Drones can speed up efficiency and reduce costs associated with traditional supply chains, they can deliver an additional source of data gathering and provide added convenience in delivery. High priority packages can be delivered very quickly and online retailers can benefit from increased accessibility in both urban and remote areas. Basically, drones can be used as a service provider.
However, the implementation of drones by businesses is developing much more slowly than expected due to a number of challenges that still need to be overcome.
Lack of knowledge
Of paramount importance is that companies are confronted with strict rules and regulations. For example: drones cannot fly in crowded areas due to strict airspace legislation. Drones must fly within direct sight of the controller and for that reason they can travel only short distances. Camera visibility could be a fix for this, but that remains to be proven. Furthermore, it is important for companies to be compliant with strict privacy rules.

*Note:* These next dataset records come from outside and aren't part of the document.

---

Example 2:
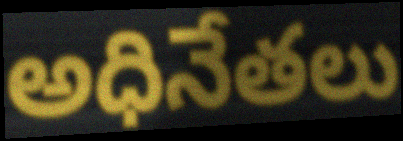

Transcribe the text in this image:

అధినేతలు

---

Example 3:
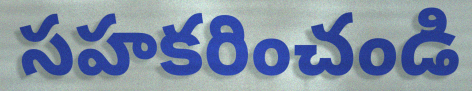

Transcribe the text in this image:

సహకరించండి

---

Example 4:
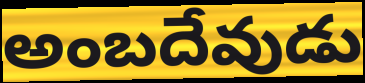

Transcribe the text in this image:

Developments around drone capabilities if subjected to bad weather or disruption by birds/flying object are yet to be proven. Most importantly, companies are still not integrating commercial drones into their business processes, because it is not clear how they can fit drones into their workflow. Undertaking research on possible solutions is often time consuming and expensive with little idea on the return on the investment.
Companies are depending on the information that is communicated about drones through others that are successful in testing situations. On one hand, there are negative messages in which drones are described as dangerous and intimidating. On the other, there are positive messages in which the benefits of drones are explained. However, communication about what a successful integration looks like is still very limited.
Companies already using the new technology seem reluctant to share too much information in order to reap the benefits of their early investments in market leading and innovative tools. As a result of this reluctance to share, further integration elsewhere lags behind as companies wait for successful user stories that may never appear.
Transparency is a must
There is an important task for companies to encourage the development and implementation of commercial drones by other organisations if they want to change the legislation and encourage the relevant infrastructure – which, ultimately benefits everyone. Companies that successfully integrate drones into their business processes should be encouraged to communicate proactively about how they achieved this success.
For example, what techniques do they use to prevent drones being hacked. In addition, companies could provide examples of how they fit drones into their existing business and supply chain processes. By collaborating, changes to legislation and overcoming other hurdles could become easier.
When companies are willing to communicate about how they achieved their success, it provides third-party partners with a way to encourage further integration of drones through coordinated collaboration sessions between companies that would provide value in a non-competitive way, build the business case and risk/benefit scenarios to ensure investment and strategic vision approval.
In addition, external partners can also help the company to envision the possibilities throughout their supply chain with some external perspectives and design-centered methodology. Altogether companies can overcome the limitations and improve further development of drones to join the innovation movement.
In short, the possibilities of commercial drones are very promising as long as the benefits and examples of successful integration are communicated and companies are willing to collaborate to drive forward innovation in the supply chain process.